Telusuran sejarah pendidikan Katolik di Indonesia memberi informasi mengenai “kolese”. Secara umum dipahami, sekolah kolese adalah sekolah dengan model konsep pendidikan berasrama.
“Kolese” berasal dari kata “collegium” (latin). Kata “collegium” yang artinya “bersama”. Secara harafiah, “kolese” dalam khazanah pendidikan adalah tempat belajar bersama atau sekolah bersama.
Pada sekolah berasrama setingkat sekolah menengah atas maupun kejuruan Katolik, selalu ada ciri khas pendidikan karakter dan pendidikan humanisme. Pendidikan karakter Katolik juga meliputi pendidikan kepemimpinan yang melayani. Pendidikan karakter Katolik pun meliputi pendidikan kepemimpinan yang peduli kepada orang miskin.
Salah satu pendukung kolese adalah Santo Ignatius Loyola. Igantius lahir 23 Oktober 1491. Ia adalah pendiri ordo Serikat Jesus, sering disingkat SJ. Di Indonesia, Serikat Yesus dikenal karena kiprahnya dalam pastoral pendidikan. Salah satu yang dikenal adalah Sekolah Guru di Muntilan yang didirikan Romo J. van Lith SJ. Sekolah ini menjelma sebagai pencipta kader pendidikan yang berjasa pada masa awal perjuangan kemerdekaan. Salah satu yang terkenal adalah Frans Seda yang menjadi salah satu lulusan sekolah ini.

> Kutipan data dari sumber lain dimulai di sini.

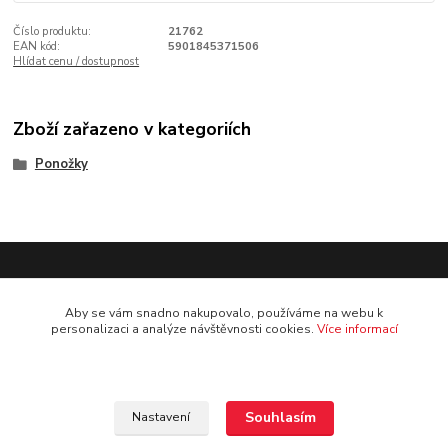
Číslo produktu:
21762
EAN kód:
5901845371506
Hlídat cenu / dostupnost
Zboží zařazeno v kategoriích
Ponožky
Doprava: pouze osobní odběr na prodejně
Aby se vám snadno nakupovalo, používáme na webu k
personalizaci a analýze návštěvnosti cookies.
Více informací
Souhlasím
Nastavení
Kontakt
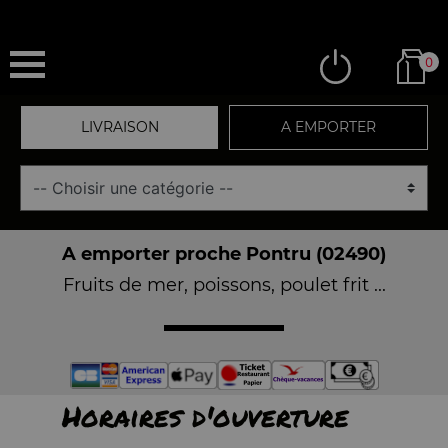
0
LIVRAISON
A EMPORTER
A emporter proche Pontru (02490)
Fruits de mer, poissons, poulet frit ...
Horaires d'ouverture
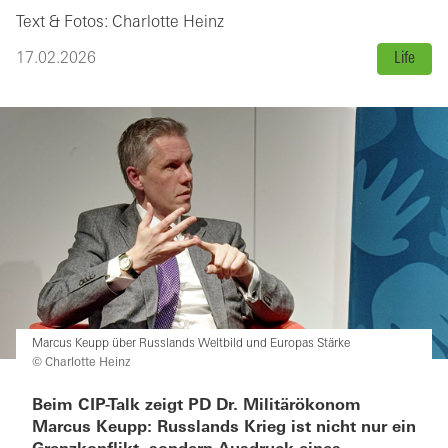
Text & Fotos: Charlotte Heinz
17.02.2026
Life
Marcus Keupp über Russlands Weltbild und Europas Stärke
© Charlotte Heinz
Beim CIP-Talk zeigt PD Dr. Militärökonom
Marcus Keupp: Russlands Krieg ist nicht nur ein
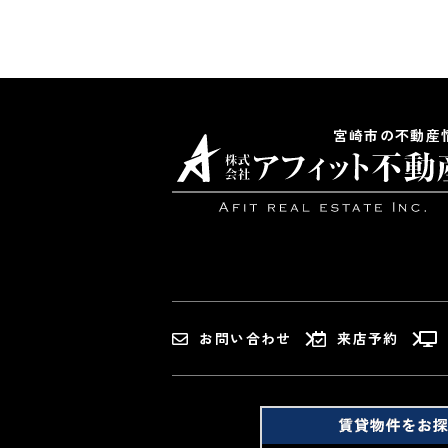
宮崎市の不動産
お問い合わせ
来店予約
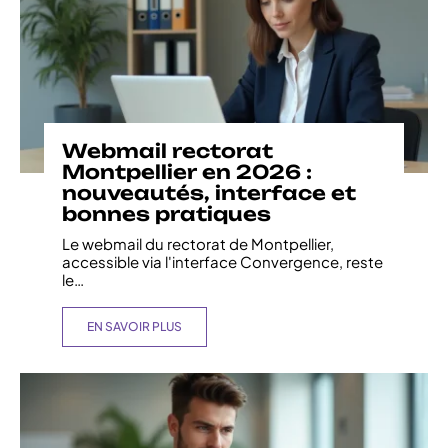
Webmail rectorat
Montpellier en 2026 :
nouveautés, interface et
bonnes pratiques
Le webmail du rectorat de Montpellier,
accessible via l'interface Convergence, reste
le
…
EN SAVOIR PLUS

Saat ini, Serikat Yesus mengelola beberapa sekolah yang mereka sebut juga Kolese. Sekolah ini adalah Kolese SMA Seminari Santo Petrus Kanisius, Magelang; Kolese SMA Loyola, Semarang; Kolese SMA De Britto, Yogyakarta; Kolese SMA Kanisius, Jakarta; Kolese SMA Gonzaga, Jakarta; Kolese SMK Mikael, Solo; Kolese SMK Pendidikan Industri Kayu Atas (PIKA) Semarang; dan Kolese SMA Le Cocq d’Armandville di Nabire, Provinsi Papua Tengah. Sekolah-sekolah ini dikenal sebagai salah satu sekolah terbaik di kota masing-masing.